(Given data)

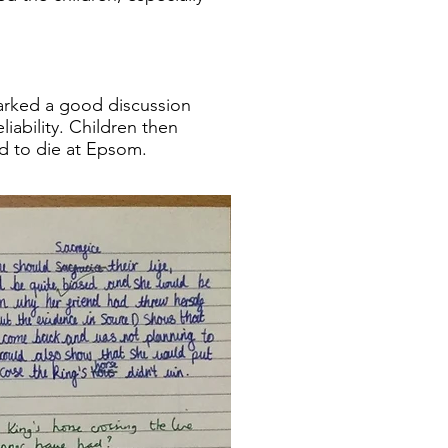
parked a good discussion
iability. Children then
d to die at Epsom.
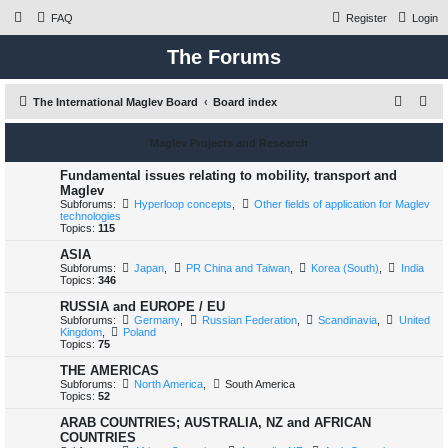
FAQ
Register
Login
The Forums
S
The International Maglev Board
Board index
e
Maglev Projects and Research
a
r
Fundamental issues relating to mobility, transport and
Maglev
c
Subforums:
Hyperloop concepts
,
Other fields of application for Maglev
technologies
h
Topics:
115
ASIA
Subforums:
Japan
,
PR China and Taiwan
,
Korea (South)
,
India
Topics:
346
RUSSIA and EUROPE / EU
Subforums:
Germany
,
Russian Federation
,
Scandinavia
,
United
Kingdom
,
Poland
Topics:
75
THE AMERICAS
Subforums:
North America
,
South America
Topics:
52
ARAB COUNTRIES; AUSTRALIA, NZ and AFRICAN
COUNTRIES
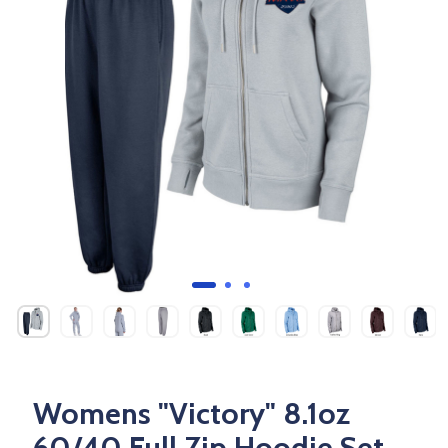
Womens "Victory" 8.1oz
60/40 Full Zip Hoodie Set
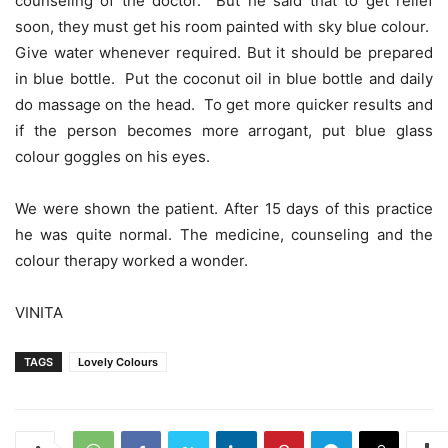
counseling of the doctor. But he said that to get relief
soon, they must get his room painted with sky blue colour.
Give water whenever required. But it should be prepared
in blue bottle. Put the coconut oil in blue bottle and daily
do massage on the head. To get more quicker results and
if the person becomes more arrogant, put blue glass
colour goggles on his eyes.
We were shown the patient. After 15 days of this practice
he was quite normal. The medicine, counseling and the
colour therapy worked a wonder.
VINITA
TAGS
Lovely Colours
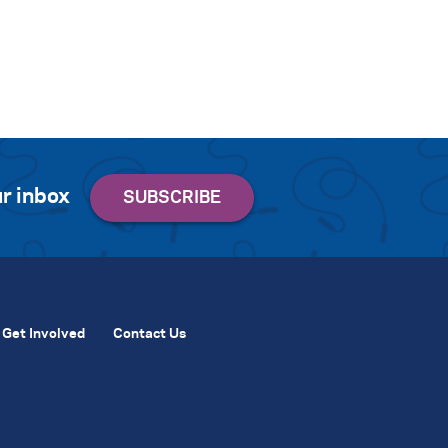
r inbox
Get Involved
Contact Us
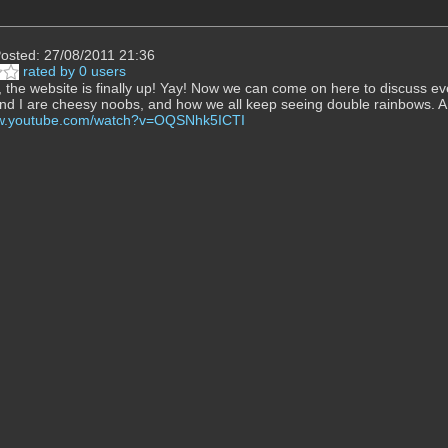
osted: 27/08/2011 21:36
rated by 0 users
 the website is finally up! Yay! Now we can come on here to discuss ev
and I are cheesy noobs, and how we all keep seeing double rainbows. 
ww.youtube.com/watch?v=OQSNhk5ICTI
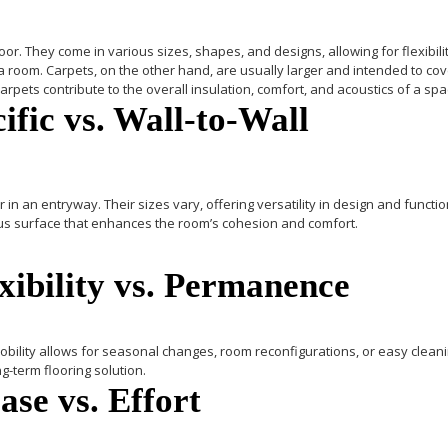
loor. They come in various sizes, shapes, and designs, allowing for flexibil
 a room.
Carpets
, on the other hand, are usually larger and intended to cove
rpets contribute to the overall insulation, comfort, and acoustics of a spa
ific vs. Wall-to-Wall
 in an entryway. Their sizes vary, offering versatility in design and functio
nuous surface that enhances the room’s cohesion and comfort.
exibility vs. Permanence
bility allows for seasonal changes, room reconfigurations, or easy cleani
g-term flooring solution.
se vs. Effort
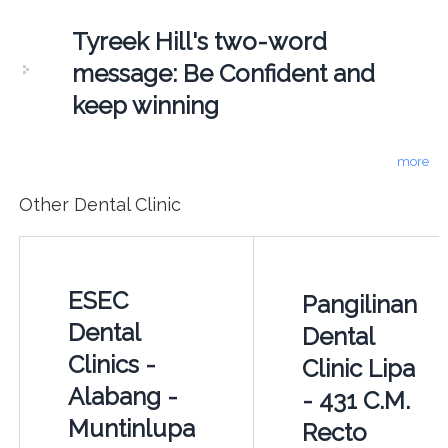
Tyreek Hill's two-word
message: Be Confident and
keep winning
more
Other Dental Clinic
ESEC
Pangilinan
Dental
Dental
Clinics -
Clinic Lipa
Alabang -
- 431 C.M.
Muntinlupa
Recto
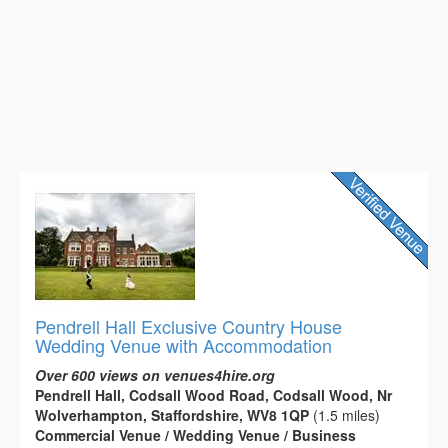
Pendrell Hall Exclusive Country House
Wedding Venue with Accommodation
Over 600 views on venues4hire.org
Pendrell Hall, Codsall Wood Road, Codsall Wood, Nr
Wolverhampton, Staffordshire, WV8 1QP
(1.5 miles)
Commercial Venue / Wedding Venue / Business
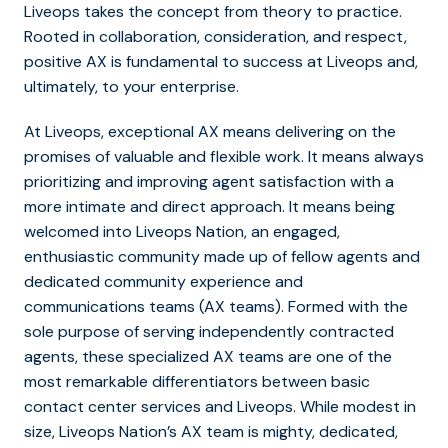
Liveops takes the concept from theory to practice.
Rooted in collaboration, consideration, and respect,
positive AX is fundamental to success at Liveops and,
ultimately, to your enterprise.
At Liveops, exceptional AX means delivering on the
promises of valuable and flexible work. It means always
prioritizing and improving agent satisfaction with a
more intimate and direct approach. It means being
welcomed into Liveops Nation, an engaged,
enthusiastic community made up of fellow agents and
dedicated community experience and
communications teams (AX teams). Formed with the
sole purpose of serving independently contracted
agents, these specialized AX teams are one of the
most remarkable differentiators between basic
contact center services and Liveops. While modest in
size, Liveops Nation’s AX team is mighty, dedicated,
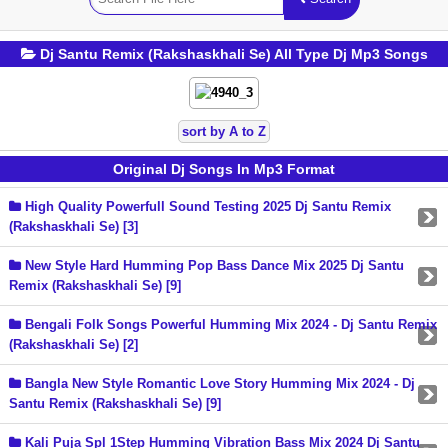
Dj Santu Remix (Rakshaskhali Se) All Type Dj Mp3 Songs
sort by A to Z
Original Dj Songs In Mp3 Format
High Quality Powerfull Sound Testing 2025 Dj Santu Remix
(Rakshaskhali Se) [3]
New Style Hard Humming Pop Bass Dance Mix 2025 Dj Santu
Remix (Rakshaskhali Se) [9]
Bengali Folk Songs Powerful Humming Mix 2024 - Dj Santu Remix
(Rakshaskhali Se) [2]
Bangla New Style Romantic Love Story Humming Mix 2024 - Dj
Santu Remix (Rakshaskhali Se) [9]
Kali Puja Spl 1Step Humming Vibration Bass Mix 2024 Dj Santu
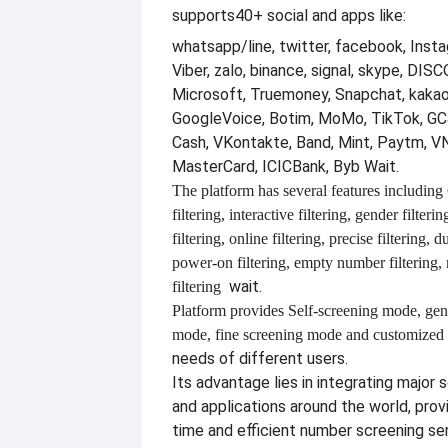
supports
40+ social and apps like:
whatsapp/line, twitter, facebook, Insta
Viber, zalo, binance, signal, skype, DI
Microsoft, Truemoney, Snapchat, kakao
GoogleVoice, Botim, MoMo, TikTok, GCa
Cash, VKontakte, Band, Mint, Paytm, VN
MasterCard, ICICBank, Byb Wait.
The platform has several features including
filtering, interactive filtering, gender filterin
filtering, online filtering, precise filtering, d
power-on filtering, empty number filtering
wait.
filtering
Platform provides
Self-screening mode, gen
mode, fine screening mode and customize
needs of different users.
Its advantage lies in integrating major 
and applications around the world, provi
time and efficient number screening se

(End Given data)

— What needs to be done —
All lines above between those holding "At Liveops, exceptional" and "dedicated community experience and", inclusive, must be set down unchanged, and no other line may be included.

— Answer below —
At Liveops, exceptional AX means delivering on the
promises of valuable and flexible work. It means always
prioritizing and improving agent satisfaction with a
more intimate and direct approach. It means being
welcomed into Liveops Nation, an engaged,
enthusiastic community made up of fellow agents and
dedicated community experience and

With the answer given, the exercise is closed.